Magu, who expressed loss of confidence in the British commercial court, said Nigeria would take the matter up at the diplomatic level.
He said: “The entire transaction is predicated on fraud; complete fraud and irregularities by people trying to exploit the weakness in the system to their advantage. I am also worried that the commercial court that gave the judgment here on the award is so desperate on the enforcement of the judgment itself. That shows clearly that we do not have confidence in the commercial court because they seem to have interest in making sure they enforce it; otherwise they should give us a chance for us to come in with our complaint.

“P&ID does not even exist in Nigeria. It is a shell company and as far as I am concerned, the directors we have committed so far are the witnesses to the agreement and also to the MoU. The main actors who actually signed the MoU and the agreement incidentally are all dead, that is (Michael) Quinn and Lukman (former Nigerian Minister of Petroleum Resources). There is something sneakier to the whole deal.
“We would have to approach at government or diplomatic level. We will also appeal to the appropriate authorities to also investigate the conduct of the judges that actually passed the award because this is the worst in the world.”

On the lessons Nigeria has learnt from the P&ID case, Magu said: “That’s why we are here to deal with the situation on ground.
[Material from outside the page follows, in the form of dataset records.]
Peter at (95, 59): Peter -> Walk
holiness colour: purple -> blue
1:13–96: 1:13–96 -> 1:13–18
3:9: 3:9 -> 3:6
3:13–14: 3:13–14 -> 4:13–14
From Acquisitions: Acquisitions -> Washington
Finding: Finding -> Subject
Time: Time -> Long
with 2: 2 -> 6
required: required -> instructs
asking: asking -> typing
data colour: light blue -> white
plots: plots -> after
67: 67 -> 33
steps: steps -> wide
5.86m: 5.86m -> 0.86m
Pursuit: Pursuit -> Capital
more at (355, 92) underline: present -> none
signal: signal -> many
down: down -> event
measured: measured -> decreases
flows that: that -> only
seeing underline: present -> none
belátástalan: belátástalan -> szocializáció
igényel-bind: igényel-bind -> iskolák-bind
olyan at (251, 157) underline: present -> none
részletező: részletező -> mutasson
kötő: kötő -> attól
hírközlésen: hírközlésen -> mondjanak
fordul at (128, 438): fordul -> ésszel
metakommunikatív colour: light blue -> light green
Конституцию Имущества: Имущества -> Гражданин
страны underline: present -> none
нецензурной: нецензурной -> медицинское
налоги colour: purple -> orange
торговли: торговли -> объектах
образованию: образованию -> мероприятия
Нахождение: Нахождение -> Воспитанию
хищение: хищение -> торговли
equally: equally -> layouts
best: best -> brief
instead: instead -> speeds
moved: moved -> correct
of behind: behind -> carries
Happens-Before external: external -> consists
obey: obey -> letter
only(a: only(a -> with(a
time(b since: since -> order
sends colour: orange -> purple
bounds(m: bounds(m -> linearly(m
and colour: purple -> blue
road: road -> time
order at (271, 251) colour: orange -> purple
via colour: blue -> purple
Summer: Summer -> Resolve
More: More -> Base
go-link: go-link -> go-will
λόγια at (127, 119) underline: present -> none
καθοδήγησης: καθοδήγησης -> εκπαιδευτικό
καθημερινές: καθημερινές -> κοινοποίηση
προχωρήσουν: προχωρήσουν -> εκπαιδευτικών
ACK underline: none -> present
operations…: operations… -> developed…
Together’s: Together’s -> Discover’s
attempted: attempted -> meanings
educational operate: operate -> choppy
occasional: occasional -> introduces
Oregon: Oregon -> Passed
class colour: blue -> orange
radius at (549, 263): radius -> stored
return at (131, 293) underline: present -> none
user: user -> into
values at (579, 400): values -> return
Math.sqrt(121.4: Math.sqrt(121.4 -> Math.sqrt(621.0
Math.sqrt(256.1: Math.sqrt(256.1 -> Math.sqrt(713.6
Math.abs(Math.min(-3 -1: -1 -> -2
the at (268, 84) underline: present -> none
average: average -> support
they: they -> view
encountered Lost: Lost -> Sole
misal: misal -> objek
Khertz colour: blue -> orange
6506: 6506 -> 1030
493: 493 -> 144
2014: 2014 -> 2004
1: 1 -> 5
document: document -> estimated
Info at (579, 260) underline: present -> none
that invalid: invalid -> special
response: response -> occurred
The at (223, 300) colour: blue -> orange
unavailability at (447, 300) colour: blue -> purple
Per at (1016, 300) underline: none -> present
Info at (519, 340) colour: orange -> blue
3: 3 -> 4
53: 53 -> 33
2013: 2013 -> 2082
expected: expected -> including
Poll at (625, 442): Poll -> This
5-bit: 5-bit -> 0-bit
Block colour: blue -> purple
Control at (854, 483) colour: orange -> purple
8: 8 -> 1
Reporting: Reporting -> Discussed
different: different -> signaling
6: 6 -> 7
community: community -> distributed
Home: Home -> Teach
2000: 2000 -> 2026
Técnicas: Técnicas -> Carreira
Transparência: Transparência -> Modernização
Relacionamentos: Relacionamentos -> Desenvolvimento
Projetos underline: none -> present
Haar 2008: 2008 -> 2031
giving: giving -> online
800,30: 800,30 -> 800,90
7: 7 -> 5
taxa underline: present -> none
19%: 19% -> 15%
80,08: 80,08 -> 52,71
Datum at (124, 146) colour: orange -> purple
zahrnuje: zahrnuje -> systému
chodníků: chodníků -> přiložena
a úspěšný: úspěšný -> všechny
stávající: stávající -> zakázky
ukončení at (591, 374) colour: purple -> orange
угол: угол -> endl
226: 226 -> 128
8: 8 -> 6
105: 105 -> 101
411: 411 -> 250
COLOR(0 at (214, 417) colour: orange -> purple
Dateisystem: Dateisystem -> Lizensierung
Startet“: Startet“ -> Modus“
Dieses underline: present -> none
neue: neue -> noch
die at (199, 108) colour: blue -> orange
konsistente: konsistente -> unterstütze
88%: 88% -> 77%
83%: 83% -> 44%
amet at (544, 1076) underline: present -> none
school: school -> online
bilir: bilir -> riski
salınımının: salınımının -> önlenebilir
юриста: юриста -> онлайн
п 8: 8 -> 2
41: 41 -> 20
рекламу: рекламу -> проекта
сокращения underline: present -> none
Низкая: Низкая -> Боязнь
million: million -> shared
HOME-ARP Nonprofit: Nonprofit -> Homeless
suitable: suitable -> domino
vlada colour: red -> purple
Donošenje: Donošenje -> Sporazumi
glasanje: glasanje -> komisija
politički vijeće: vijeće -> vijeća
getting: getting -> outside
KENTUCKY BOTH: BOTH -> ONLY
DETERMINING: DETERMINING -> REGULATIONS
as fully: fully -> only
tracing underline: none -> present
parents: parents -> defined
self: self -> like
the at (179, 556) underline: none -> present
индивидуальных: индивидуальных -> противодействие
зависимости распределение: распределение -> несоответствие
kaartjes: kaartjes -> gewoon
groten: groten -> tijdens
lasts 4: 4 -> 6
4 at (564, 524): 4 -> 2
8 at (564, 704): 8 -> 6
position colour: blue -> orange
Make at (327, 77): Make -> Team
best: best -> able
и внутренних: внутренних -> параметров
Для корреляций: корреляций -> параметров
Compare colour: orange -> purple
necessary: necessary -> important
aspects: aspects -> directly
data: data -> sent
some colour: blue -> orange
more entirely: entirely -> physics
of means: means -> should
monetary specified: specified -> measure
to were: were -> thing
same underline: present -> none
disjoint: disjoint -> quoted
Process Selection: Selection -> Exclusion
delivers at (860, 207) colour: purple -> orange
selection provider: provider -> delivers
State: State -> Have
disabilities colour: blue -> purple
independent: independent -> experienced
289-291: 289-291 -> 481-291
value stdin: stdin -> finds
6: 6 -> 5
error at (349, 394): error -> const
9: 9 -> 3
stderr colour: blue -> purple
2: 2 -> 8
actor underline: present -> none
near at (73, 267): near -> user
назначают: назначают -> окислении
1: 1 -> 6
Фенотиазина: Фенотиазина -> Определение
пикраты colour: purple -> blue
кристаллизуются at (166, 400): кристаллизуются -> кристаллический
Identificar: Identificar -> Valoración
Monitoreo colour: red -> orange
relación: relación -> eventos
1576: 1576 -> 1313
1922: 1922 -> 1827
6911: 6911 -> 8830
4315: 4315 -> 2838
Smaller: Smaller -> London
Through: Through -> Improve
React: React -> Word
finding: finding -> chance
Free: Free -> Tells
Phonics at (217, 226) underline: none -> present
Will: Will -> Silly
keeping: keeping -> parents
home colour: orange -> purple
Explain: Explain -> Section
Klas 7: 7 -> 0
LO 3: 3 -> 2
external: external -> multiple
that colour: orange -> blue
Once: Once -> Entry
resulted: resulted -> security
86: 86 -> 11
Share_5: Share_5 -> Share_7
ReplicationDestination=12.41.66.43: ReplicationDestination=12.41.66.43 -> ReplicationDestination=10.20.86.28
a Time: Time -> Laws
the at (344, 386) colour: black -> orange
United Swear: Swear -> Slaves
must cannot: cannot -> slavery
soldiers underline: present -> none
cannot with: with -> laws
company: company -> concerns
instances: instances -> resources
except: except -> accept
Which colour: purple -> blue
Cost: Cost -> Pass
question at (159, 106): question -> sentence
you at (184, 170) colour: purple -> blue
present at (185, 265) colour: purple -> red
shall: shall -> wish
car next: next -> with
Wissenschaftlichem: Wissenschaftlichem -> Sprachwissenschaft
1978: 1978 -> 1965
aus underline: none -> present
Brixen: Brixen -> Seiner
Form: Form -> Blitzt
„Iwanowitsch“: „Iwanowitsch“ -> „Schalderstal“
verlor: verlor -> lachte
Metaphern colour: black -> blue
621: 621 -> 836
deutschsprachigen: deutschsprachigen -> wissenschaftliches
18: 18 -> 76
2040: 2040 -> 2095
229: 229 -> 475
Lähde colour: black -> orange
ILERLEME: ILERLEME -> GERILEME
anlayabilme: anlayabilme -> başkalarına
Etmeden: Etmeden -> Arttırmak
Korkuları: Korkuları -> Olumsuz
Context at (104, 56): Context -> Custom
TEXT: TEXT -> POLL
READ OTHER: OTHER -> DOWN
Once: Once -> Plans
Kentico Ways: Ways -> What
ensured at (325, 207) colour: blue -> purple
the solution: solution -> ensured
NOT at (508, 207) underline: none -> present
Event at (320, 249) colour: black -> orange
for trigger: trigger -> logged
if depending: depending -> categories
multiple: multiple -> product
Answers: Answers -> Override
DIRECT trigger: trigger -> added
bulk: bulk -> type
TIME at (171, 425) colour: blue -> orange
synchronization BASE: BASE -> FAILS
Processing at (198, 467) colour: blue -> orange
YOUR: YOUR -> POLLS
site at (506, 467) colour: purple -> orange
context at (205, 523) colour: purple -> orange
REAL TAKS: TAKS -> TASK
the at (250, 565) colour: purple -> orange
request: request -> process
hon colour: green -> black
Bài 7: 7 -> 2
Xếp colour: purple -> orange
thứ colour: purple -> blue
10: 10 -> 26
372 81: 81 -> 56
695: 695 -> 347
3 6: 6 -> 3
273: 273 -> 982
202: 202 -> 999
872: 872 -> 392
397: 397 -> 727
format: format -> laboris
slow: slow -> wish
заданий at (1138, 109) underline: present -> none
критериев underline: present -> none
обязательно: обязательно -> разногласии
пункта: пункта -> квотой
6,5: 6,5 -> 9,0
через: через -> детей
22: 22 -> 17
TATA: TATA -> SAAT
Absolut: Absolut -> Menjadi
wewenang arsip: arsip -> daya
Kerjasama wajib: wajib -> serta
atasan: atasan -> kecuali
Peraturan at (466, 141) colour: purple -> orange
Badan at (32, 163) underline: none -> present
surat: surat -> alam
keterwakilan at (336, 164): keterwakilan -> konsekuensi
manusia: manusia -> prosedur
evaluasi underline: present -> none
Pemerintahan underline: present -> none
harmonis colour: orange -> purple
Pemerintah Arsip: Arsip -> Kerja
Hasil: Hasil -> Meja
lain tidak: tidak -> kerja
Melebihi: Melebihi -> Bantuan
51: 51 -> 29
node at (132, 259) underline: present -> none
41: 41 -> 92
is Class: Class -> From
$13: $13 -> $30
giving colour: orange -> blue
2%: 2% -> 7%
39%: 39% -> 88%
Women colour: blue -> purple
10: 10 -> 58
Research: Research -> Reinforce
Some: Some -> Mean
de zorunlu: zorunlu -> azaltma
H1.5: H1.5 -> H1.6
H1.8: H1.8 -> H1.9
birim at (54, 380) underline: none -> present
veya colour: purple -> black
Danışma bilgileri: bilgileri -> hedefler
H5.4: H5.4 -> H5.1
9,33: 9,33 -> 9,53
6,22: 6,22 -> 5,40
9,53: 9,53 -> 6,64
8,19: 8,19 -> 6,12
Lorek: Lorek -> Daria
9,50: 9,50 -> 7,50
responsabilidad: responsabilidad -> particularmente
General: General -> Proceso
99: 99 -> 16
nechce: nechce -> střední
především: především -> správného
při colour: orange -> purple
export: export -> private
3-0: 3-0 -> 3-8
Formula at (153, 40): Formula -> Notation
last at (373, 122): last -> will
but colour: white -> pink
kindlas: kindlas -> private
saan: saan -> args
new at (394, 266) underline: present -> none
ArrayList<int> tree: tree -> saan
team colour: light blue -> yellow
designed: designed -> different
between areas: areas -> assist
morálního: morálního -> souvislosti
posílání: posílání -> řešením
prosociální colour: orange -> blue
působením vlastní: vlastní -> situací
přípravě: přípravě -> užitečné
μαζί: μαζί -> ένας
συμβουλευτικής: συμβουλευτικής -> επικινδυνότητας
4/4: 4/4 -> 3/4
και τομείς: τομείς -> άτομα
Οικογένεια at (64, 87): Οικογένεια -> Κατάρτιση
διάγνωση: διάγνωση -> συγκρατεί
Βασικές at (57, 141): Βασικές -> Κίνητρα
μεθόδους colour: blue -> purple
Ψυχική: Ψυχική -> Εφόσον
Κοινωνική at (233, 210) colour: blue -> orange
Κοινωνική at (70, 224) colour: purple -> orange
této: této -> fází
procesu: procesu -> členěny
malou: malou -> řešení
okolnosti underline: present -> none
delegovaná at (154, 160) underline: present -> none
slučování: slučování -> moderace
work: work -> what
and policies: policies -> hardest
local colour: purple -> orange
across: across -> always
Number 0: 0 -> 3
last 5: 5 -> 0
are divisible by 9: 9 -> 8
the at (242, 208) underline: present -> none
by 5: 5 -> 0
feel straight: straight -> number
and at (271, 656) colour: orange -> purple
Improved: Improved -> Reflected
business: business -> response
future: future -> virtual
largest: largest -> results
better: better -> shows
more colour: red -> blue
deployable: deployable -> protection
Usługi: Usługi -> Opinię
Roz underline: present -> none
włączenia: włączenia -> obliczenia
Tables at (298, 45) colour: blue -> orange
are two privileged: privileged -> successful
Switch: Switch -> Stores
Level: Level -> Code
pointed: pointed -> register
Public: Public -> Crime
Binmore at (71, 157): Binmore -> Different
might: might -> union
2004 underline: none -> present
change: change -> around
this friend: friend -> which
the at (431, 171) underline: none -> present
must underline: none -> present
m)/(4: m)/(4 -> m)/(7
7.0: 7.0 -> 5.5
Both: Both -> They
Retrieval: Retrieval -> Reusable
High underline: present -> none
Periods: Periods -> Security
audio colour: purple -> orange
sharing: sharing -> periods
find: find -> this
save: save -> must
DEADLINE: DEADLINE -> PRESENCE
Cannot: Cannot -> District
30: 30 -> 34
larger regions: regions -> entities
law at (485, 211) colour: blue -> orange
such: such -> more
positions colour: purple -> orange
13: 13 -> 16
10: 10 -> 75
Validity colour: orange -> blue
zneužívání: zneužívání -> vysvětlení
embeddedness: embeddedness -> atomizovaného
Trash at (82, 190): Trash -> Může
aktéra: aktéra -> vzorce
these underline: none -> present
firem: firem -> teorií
After dealing with the situation on ground, we would address other things. There are some other agreements – about six like that that we need to look into that were against Nigeria, from same judges. The same judges have given another judgment of income against Nigeria. And the same expert opinion was being run. You can see the conspiracy.”

Also, the Minister of Information and Culture, Alhaji Lai Mohammed, said the federal government had been able to establish fraudulent practices, including money transfer between P&ID and some key officials of the Federal Ministry of Petroleum Resources.
Asked if Nigeria was opened to an out-of-court settlement, he said the federal government had not foreclosed any option in resolving the issue.
“Nigeria is doing everything to ensure that all our assets are safe from any embarrassment. I think P&ID is actually panicking because we are actually getting to unravel the sham called P&ID. Don’t forget that even before now, the company had been involved in other sham arbitration awards, some of which had been set aside. I think this is the only government that has the courage to call off the bluff of P&ID and we are not going to stop until we unravel this sham called P&ID,” the minister added.